A. はい。この問題は実際に見たことがあります。また、この問題はクラスターまたは DAG に関連していますが、驚くほど簡単に修正できます。このマイクロソフト サポート技術情報の記事 (英語) で取り上げられている修正プログラムを適用すると問題は解決します。

モバイル デバイスの騒動を管理する

Q. 最近、顧客が Exchange Server 2003 から Exchange Server 2010 に移行しました。ほとんどのユーザーが、スマートフォンに大きく依存しており、Exchange ActiveSync (EAS) を使用して Exchange Server とスマートフォンを同期しています。Exchange Server 2003 を利用していたころは、紛失または盗難に遭ったモバイル デバイスのリモート ワイプを実行するのに、Microsoft Exchange Server ActiveSync Web Administration Tool を使用していました。Exchange 管理コンソールかシェルを使用して、リモート ワイプの開始などを実行できることは知っていますが、顧客は、Microsoft Exchange Server ActiveSync Web Administration Tool のような Web ベースのツールを使用することを望んでいます。Exchange Server 2010 に対応した同様のツールをご存じですか。

A. Exchange Server 2010 で導入されたすばらしい機能の 1 つに、Exchange コントロール パネル (ECP) があります。以前の Outlook Web Access (OWA) のオプション ページに取って代わる Web モジュールです (図 3 参照)。OWA にログインし、[オプション] をクリックし、[すべてのオプションを表示] をクリックすると、メールボックスに関連したあらゆる種類の設定を管理できます。

Outlook Web App から Exchange コントロール パネルにアクセスする

図 3 Outlook Web App から Exchange コントロール パネルにアクセスする

ECP の新しいオプションの 1 つを表示するには、[電話] をクリックし、[携帯電話] タブをクリックします。すべてのデバイスの関係 (それぞれのメールボックスと同期したすべてのデバイス) が一覧表示されます。デバイスの関係の削除したり、携帯電話のリモート ワイプを開始することもできます (図 4 参照)。これは、かなり便利です。

Exchange コントロール パネルを使用したモバイル デバイスの管理

図 4 Exchange コントロール パネルを使用したモバイル デバイスの管理

これだけではありません。ECP は、ユーザーのことだけを考えて開発された機能ではありません。Exchange Server の管理者も、ECP を使用して、Exchange 組織のさまざまな設定を構成したり、ユーザーのメールボックスを管理できます。管理者は、ユーザーの代わりに、デバイスの関係を削除したり、携帯電話のリモート ワイプを開始することができます (図 5 参照)。

ビジネス ユーザーの代わりに携帯電話を管理する

図 5 ビジネス ユーザーの代わりに携帯電話を管理する

このように、Web ベースのモジュールを使用した携帯電話の管理に関して、ECP には多くのオプションが用意されています。

+-------+

> [練習問題]
1/ 本文の内容を二文で要約しなさい。
2/ 本文について、次の問いに答えなさい。
(a) 顧客は、どのバージョンの Exchange Server からどのバージョンへ移行したか。
(b) OWA にログインしたあと、ECP の設定を管理するには何を順にクリックするか。
(c) [携帯電話] タブで一覧表示される「デバイスの関係」とは何か。
3/ 本文の「ECP の新しいオプションの 1」から「ワイプを開始することができます (図 5 参照)。」までを、両端を含めてそのまま書き写しなさい。
レコードは本文とは別の資料である。

[データ項目]
+-------+

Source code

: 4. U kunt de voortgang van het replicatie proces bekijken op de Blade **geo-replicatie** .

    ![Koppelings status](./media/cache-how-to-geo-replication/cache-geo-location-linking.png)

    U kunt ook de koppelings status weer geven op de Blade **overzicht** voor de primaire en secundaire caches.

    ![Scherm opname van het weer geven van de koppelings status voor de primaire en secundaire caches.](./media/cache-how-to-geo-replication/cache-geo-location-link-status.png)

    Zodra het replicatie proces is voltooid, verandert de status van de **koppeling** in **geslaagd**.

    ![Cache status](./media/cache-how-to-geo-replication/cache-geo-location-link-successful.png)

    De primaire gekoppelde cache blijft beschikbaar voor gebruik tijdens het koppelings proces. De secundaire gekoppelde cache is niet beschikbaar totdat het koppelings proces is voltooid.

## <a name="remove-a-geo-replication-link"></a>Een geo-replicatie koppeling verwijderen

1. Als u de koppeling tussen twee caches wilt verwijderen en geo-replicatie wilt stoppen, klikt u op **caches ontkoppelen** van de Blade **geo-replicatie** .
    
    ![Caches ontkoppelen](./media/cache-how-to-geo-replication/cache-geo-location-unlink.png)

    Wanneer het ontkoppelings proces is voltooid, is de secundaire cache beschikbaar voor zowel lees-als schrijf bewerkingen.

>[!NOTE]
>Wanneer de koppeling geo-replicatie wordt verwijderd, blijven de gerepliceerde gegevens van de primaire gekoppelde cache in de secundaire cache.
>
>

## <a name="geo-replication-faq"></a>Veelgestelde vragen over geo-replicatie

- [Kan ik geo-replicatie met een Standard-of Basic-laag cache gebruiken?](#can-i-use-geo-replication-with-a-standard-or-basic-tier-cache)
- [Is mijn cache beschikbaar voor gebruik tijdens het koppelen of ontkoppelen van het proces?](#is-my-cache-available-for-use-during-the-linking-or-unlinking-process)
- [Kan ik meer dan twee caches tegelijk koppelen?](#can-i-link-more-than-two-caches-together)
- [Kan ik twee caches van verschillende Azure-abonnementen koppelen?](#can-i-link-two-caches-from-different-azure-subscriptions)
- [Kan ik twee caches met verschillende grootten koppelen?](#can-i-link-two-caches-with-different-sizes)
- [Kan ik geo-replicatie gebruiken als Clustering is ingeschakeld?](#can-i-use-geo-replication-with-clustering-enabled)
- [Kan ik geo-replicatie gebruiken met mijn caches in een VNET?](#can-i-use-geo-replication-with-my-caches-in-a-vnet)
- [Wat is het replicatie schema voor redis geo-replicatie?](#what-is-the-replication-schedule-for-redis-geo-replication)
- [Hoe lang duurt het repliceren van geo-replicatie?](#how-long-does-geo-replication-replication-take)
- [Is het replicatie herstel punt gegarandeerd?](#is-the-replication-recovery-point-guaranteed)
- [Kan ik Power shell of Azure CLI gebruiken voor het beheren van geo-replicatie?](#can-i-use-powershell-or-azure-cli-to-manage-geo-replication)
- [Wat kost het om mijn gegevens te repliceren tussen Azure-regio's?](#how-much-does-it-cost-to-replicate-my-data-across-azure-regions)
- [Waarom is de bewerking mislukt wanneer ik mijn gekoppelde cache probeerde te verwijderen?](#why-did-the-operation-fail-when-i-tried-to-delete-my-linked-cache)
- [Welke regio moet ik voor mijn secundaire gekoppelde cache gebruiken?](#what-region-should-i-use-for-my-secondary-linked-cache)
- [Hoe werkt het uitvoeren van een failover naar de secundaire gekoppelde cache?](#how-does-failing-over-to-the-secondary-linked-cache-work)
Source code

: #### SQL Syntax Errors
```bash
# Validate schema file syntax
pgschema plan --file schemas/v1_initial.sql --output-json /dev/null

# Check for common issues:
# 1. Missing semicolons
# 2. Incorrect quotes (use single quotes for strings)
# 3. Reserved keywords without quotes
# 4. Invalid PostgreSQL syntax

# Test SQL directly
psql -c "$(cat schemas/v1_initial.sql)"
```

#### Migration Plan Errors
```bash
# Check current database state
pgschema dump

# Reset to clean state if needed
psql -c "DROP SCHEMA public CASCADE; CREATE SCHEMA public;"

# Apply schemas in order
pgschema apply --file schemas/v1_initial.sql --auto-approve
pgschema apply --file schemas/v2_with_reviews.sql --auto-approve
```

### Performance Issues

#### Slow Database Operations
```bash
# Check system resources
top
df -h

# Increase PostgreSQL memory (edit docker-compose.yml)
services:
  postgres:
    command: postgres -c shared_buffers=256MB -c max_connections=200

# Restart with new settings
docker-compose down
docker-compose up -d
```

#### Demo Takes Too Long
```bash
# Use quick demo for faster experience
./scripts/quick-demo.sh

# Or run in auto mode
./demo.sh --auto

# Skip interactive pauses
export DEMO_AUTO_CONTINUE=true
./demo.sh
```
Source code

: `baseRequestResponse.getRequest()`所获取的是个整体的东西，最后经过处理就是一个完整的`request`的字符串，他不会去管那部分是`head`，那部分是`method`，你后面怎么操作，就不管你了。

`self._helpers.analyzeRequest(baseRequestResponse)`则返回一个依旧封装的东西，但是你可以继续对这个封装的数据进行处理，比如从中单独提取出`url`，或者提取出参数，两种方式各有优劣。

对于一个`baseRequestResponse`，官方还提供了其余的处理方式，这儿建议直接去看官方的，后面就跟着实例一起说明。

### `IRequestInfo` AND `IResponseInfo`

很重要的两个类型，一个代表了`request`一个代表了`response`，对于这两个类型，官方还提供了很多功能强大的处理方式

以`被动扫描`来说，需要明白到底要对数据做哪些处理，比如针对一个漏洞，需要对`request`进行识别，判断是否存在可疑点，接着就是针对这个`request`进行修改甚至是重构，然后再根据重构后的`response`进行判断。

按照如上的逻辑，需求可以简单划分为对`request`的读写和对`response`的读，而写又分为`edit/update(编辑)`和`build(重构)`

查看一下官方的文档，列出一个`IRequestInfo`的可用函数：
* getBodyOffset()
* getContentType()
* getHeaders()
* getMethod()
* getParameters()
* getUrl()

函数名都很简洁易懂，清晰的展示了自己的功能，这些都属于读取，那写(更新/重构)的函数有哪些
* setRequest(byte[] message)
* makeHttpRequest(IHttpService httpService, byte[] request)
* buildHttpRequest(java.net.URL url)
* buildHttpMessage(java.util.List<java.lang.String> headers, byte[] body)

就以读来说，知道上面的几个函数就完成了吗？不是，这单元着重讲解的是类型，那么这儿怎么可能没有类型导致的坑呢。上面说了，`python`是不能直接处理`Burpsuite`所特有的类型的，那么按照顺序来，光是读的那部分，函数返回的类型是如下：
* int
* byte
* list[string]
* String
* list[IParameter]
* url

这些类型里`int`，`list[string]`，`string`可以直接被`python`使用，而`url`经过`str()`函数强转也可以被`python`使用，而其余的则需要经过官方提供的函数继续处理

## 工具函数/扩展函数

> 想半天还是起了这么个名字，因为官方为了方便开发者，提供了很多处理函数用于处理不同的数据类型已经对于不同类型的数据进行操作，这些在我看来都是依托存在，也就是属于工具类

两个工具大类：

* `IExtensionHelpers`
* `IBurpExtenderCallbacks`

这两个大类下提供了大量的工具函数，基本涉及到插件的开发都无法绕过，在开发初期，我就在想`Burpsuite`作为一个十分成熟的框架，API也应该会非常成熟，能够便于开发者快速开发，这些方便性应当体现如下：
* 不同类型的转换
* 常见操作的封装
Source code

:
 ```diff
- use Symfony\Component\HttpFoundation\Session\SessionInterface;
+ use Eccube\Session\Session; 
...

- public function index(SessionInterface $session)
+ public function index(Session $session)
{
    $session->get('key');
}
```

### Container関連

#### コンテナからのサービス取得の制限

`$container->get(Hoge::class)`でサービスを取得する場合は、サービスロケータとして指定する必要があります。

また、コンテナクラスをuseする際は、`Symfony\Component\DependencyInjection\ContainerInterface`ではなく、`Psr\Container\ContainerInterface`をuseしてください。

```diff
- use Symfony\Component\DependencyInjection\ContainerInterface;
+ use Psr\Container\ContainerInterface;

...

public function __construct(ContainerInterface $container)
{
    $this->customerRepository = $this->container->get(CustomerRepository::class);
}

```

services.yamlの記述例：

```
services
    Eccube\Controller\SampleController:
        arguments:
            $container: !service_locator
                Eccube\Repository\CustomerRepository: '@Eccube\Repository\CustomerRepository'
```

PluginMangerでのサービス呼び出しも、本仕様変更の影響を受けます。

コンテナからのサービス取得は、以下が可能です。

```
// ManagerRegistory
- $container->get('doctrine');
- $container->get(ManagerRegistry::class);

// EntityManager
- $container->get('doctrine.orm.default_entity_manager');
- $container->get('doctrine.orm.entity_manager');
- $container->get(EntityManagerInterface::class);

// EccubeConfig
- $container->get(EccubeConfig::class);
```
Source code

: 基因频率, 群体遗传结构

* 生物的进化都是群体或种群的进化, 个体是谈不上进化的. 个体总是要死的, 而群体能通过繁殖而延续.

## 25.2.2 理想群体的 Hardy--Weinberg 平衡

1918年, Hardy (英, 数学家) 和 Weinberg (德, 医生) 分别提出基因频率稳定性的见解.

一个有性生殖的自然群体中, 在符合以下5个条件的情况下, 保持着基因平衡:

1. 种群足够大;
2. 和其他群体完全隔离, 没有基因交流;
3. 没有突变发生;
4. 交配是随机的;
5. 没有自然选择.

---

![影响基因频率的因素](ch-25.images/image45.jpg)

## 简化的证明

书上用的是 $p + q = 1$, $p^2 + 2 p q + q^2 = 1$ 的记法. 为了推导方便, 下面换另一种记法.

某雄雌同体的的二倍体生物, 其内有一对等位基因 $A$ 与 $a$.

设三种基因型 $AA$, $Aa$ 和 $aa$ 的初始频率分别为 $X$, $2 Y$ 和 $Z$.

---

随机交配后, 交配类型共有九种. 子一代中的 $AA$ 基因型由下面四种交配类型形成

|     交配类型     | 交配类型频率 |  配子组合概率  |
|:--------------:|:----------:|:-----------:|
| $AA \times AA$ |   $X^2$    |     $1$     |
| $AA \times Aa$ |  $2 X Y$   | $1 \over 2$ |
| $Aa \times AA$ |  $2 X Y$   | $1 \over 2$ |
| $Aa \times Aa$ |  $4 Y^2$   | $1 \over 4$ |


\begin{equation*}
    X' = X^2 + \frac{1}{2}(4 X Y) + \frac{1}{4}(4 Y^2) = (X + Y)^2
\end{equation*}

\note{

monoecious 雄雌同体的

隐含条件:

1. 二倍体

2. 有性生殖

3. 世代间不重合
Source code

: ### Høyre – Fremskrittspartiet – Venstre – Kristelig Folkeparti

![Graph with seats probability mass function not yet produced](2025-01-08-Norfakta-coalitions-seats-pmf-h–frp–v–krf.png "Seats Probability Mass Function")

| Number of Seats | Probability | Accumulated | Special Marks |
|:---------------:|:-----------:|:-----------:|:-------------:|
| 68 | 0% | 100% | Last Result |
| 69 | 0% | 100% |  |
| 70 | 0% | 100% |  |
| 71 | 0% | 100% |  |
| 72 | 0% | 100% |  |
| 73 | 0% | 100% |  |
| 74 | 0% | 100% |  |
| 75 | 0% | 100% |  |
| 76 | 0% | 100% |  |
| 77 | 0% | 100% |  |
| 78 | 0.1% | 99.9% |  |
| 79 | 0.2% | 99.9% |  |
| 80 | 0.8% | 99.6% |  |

+-------+

> [解答]
1/ Exchange Server 2010 で導入された Exchange コントロール パネル (ECP) は、以前の OWA のオプション ページに取って代わる Web モジュールで、[電話] の [携帯電話] タブからデバイスの関係を削除したり、携帯電話のリモート ワイプを開始したりできる。Exchange Server の管理者も ECP を使用して、ユーザーの代わりにこれらの操作を行うことができる。

2/
(a) Exchange Server 2003 から Exchange Server 2010 へ移行した。
(b) [オプション] をクリックし、続いて [すべてのオプションを表示] をクリックする。
(c) それぞれのメールボックスと同期したすべてのデバイスである。

3/
ECP の新しいオプションの 1 つを表示するには、[電話] をクリックし、[携帯電話] タブをクリックします。すべてのデバイスの関係 (それぞれのメールボックスと同期したすべてのデバイス) が一覧表示されます。デバイスの関係の削除したり、携帯電話のリモート ワイプを開始することもできます (図 4 参照)。これは、かなり便利です。

Exchange コントロール パネルを使用したモバイル デバイスの管理

図 4 Exchange コントロール パネルを使用したモバイル デバイスの管理

これだけではありません。ECP は、ユーザーのことだけを考えて開発された機能ではありません。Exchange Server の管理者も、ECP を使用して、Exchange 組織のさまざまな設定を構成したり、ユーザーのメールボックスを管理できます。管理者は、ユーザーの代わりに、デバイスの関係を削除したり、携帯電話のリモート ワイプを開始することができます (図 5 参照)。